For the fifth time this year, I found myself reflecting on death and what we leave behind. In addition to public tributes to B.B. King and Elisabeth Elliot, both figures whose work shaped my life, I also lost a grandfather, a childhood playmate…and now a pastor. Most of them had lived well past 80, but my pastor had just begun a new season of ministry.
David A. George brought many years of life and ministry experience to our church, which has a gifted but mostly 30-something pastoral staff. In the short time that he served our church, barely a year, he became a spiritual father to many of us. I’m chronically late to church, but David often stepped out from his post near the back door to greet me, often with a hug.
When I learned about his cancer diagnosis just weeks ago, I thought of poetry—first, lines describing the shock of his illness, then some poems I’d been reading. David had shown interest in a poetry party I hosted, so I planned to send him poems during his treatment, starting with selections from Luci Shaw's advent-themed book Accompanied by Angels.
Her poetry doesn’t suck me in the way some sadly salacious headlines do, sneaking away 15, 20, 30 minutes before a semblance of sense of returns and I close the browser window. Instead, Shaw’s poems exalt the reader. My mind blooms with the kind of thoughts I want it to hold, and I remember who I want to become.
My pastor had a similar effect. David always encouraged and affirmed my gifts, even if I feared I’d been too bold in my feedback. In my best conversations with him, I came away with a slightly larger sense of my potential.
Reflecting on his life now, and the suddenness of his death, has reminded me I don’t know how much life I have left to invest. I could not have known David in his youth, but by 66 he’d become an encouraging, grace-filled man who left a gaping crater around him—not just for the pastoral team, but the countless people who knew and loved him.
Until August, most of us thought David had decades left, not weeks. But he left the kind of legacy he did because David didn’t assume on his lifespan or wait until old age to make the most of all God had given him.
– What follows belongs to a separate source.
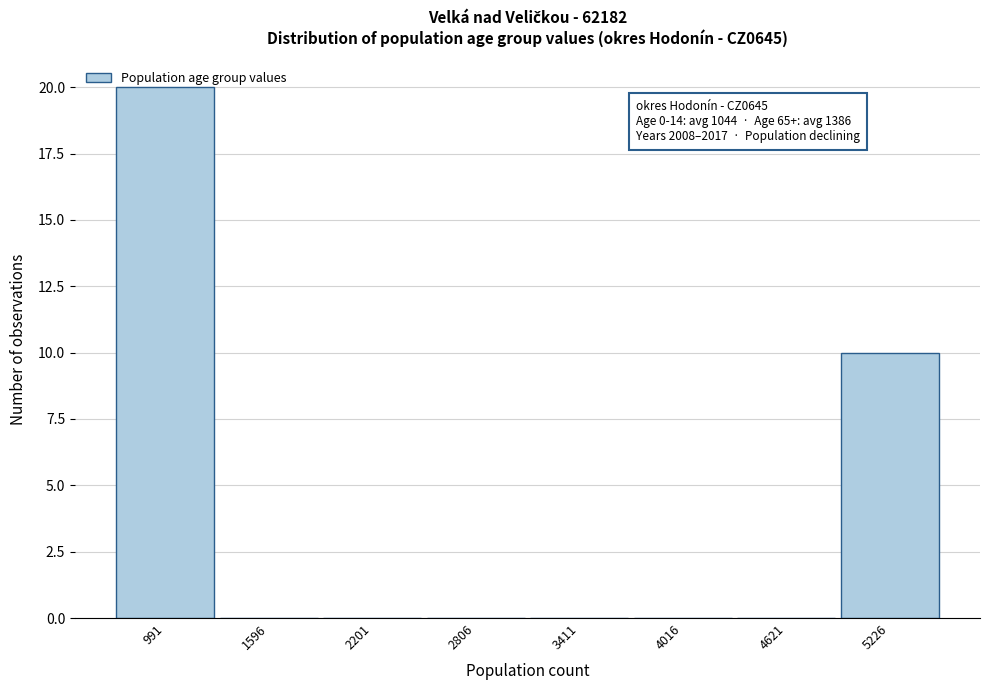

True or false: the data shows 0 at 2806.

True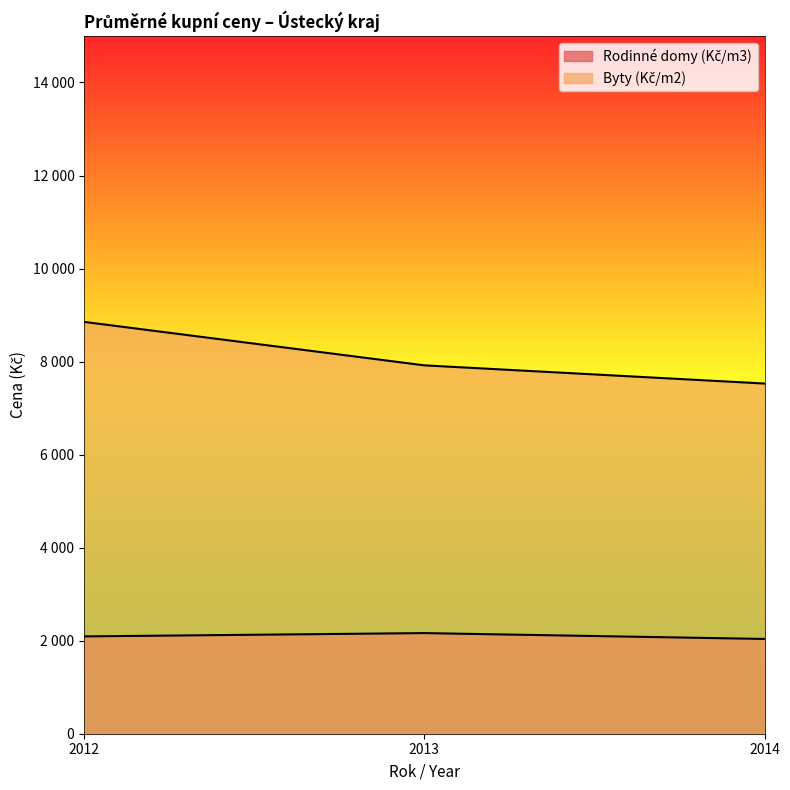

Rank the series by their average value, from highest to lowest.

Byty (Kč/m2), Rodinné domy (Kč/m3)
I make the most of resources: I hate wasted space, I scrape every drop from the mixing bowl, and I've been known to knit while walking. But this obsession with efficiency means I sometimes overlook priority. I use the fancy fabric I splurged on after I finally sew up all the lesser yards, eat the fresh candy after the stale. And I write only after finishing must-do tasks and taking frequent breaks to zone out on the Internet.
I didn't get to start those letters with poems for my pastor before he died on September 11, barely two weeks after most of us learned he was ill. In God's kind provision, I did write one lunch-break note of thanks, which he received before he died. But there are many letters to others I have yet to write. I've barely done more than talk about my novel ideas. And too many people have never heard me say how much I really care.
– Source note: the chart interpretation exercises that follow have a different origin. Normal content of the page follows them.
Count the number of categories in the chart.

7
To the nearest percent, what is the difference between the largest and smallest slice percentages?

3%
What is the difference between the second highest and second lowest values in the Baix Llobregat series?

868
For several years now, I've begun the day by asking God to help me seek first his kingdom and his righteousness. I always thought that “first” referred to allegiance — as in, put God ahead of everything else. Give him veto power. But it also refers to the time and order of each day: I need to give him the first fruits of wakefulness, greeting him before others, spending my first chunk of reflective time each day reading the Bible and praying.
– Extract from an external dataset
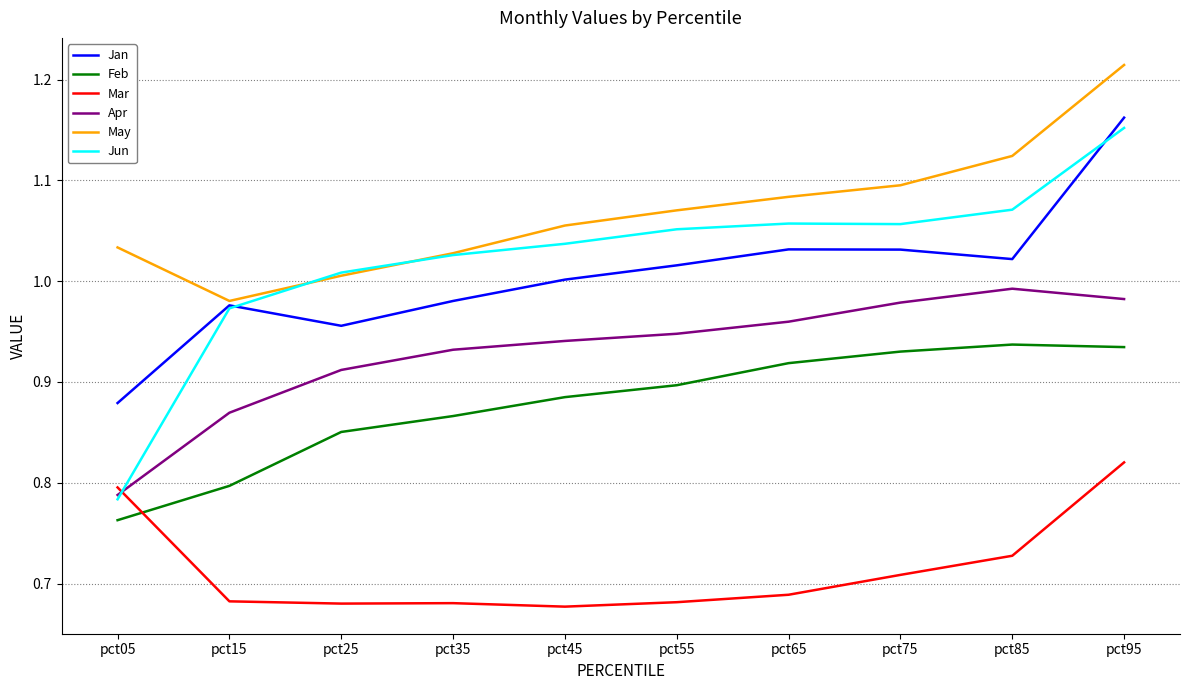

Between pct65 and pct95, which series saw the biggest shift?

Mar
Good time management often strikes my more impulsive side as oppressive or, at the least, boring. But really, it’s how I protect time for the things I say matter most to me, whether that’s God, a written thank-you to a friend or drafting a novel. In the end, it’s not my claims of value, but where I invest each hour that shows my true priorities.
Seven years ago, poet Dana Gioia sent me a copy of Cyril Connolly’s book Enemies of Promise, about why young artists don’t achieve their potential. For Connolly, these enemies range from drink and talk to escapism, marriage, success. Though I don’t agree with everything on his list, Connolly’s critique aptly explained why so many artists don’t endure and mature—and, for that matter, why many Christians don’t.
By contrast, my pastor lived an immensely fruitful life. In the weeks since his diagnosis, more than 1,100 people have joined a Facebook group to post tributes about his impact on their life —sharing story after story of Christ-like welcome, love and grace. He remained a serious amateur violinist until the end, and many told stories about his raucous, exuberant laughter. David George cared about the fullness of life, and ordered his very well.
It may be years before I really know how my pastor helped me grow, but his time on earth forms a beautiful picture of what a life submitted to God can look like and much fruit he can bear through us when we yield. The least I can do to honor him is to follow his example.